一雙手捧住了我的下巴,我連忙躲開,将下巴側到安娜穿着厚重毛呢外套的肩膀上,我不能讓她感受我的異常,正如我永遠無法向她傾吐我的埋怨和痛苦。
溫熱的血液隔着吹彈可破的皮膚,隔着近在咫尺的距離,奏響觸手可及的歡歌,我抽出帶着顫抖的雙手,像她摸着我的頭發一樣環抱住她的腰身,手套庇護下的手指對着窗戶,蜷縮抽搐,如影随形的本能在鞭策它們做自己該做的事。
“對不起。”聲音如細針落地,微不可聞,可其中蘊含的分量,卻足以将我一次又一次砸入地獄。
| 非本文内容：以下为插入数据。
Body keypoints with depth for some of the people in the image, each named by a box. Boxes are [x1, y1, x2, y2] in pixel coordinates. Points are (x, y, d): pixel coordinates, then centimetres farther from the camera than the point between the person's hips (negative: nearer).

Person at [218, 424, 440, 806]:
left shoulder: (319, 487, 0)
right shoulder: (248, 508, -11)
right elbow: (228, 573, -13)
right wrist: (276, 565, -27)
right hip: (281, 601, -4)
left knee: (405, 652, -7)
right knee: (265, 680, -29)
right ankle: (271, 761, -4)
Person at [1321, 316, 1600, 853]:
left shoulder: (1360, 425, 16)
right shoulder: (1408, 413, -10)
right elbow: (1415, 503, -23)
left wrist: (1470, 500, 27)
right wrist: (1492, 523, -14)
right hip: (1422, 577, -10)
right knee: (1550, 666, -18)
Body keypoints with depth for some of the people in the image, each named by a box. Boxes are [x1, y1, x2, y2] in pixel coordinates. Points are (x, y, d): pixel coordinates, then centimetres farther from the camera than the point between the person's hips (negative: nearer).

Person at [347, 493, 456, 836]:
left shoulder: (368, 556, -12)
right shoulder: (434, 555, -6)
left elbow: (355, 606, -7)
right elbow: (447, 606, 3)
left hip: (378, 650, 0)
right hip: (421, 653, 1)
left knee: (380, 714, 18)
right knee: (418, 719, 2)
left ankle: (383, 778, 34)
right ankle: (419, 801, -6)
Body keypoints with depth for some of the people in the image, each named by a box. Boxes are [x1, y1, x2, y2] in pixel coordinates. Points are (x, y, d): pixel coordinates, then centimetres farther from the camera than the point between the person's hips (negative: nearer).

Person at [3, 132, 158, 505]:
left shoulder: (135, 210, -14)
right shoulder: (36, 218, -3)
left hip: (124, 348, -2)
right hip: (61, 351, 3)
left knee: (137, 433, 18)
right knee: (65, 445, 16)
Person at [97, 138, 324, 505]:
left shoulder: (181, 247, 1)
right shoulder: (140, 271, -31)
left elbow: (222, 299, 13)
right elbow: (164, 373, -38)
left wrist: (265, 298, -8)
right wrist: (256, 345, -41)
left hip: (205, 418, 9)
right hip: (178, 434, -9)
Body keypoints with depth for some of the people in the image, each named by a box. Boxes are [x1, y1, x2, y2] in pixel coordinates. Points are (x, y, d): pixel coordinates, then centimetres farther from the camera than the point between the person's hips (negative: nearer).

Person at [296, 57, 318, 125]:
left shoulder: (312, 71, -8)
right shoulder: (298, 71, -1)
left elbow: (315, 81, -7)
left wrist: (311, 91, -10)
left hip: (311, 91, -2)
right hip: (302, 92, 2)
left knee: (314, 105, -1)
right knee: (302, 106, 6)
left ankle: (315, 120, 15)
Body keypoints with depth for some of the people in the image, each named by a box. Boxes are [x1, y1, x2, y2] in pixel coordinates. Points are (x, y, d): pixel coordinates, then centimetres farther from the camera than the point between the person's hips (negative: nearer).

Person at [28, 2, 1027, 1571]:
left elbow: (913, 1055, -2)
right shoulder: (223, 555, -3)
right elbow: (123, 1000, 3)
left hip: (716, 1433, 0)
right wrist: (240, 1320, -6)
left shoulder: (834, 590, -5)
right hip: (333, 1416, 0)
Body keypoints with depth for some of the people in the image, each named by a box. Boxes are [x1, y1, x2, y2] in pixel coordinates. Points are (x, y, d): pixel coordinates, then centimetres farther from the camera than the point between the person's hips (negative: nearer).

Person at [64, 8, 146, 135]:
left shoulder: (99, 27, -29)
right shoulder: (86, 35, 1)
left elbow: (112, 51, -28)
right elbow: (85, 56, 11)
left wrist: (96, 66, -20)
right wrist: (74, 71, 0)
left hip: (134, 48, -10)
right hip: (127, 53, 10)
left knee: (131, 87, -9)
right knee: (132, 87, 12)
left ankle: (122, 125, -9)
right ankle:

溫暖的液體順着冰冷的脖頸滑下,很快就被過于寒冷的體溫凍結在胸腔裡,成為尖銳的冰棱代替了原本心髒的位置。
安娜的抱歉的啜泣就像窗外迷蒙而下的大雨,如此柔軟,隻要一點一滴就足以泡爛岩石,如此堅硬,隻要一分一毫就足以割斷肌理。可雨停了還會下,她哭後也不會改,這是大自然注定的結局。
“沒關系的。”
嗓子拒絕發出聲音,因為它知道任何話都不足以彌補犯下的過錯,不足以彌合久遠的傷痛,但我告訴它,你必須這麼說。
“我原諒你。”
殘破的友情可以分道揚镳,灰敗的愛情可以死生不見,可唯有父母親情,是刻入骨髓的血緣,是抽筋撥骨都無法去除的天性,是沾滿鮮血也仍會堅持的本能。
愛是最神奇的魔法,也是最偉大的囚籠。
而現在我也成了殺死自己,助纣為虐的兇手。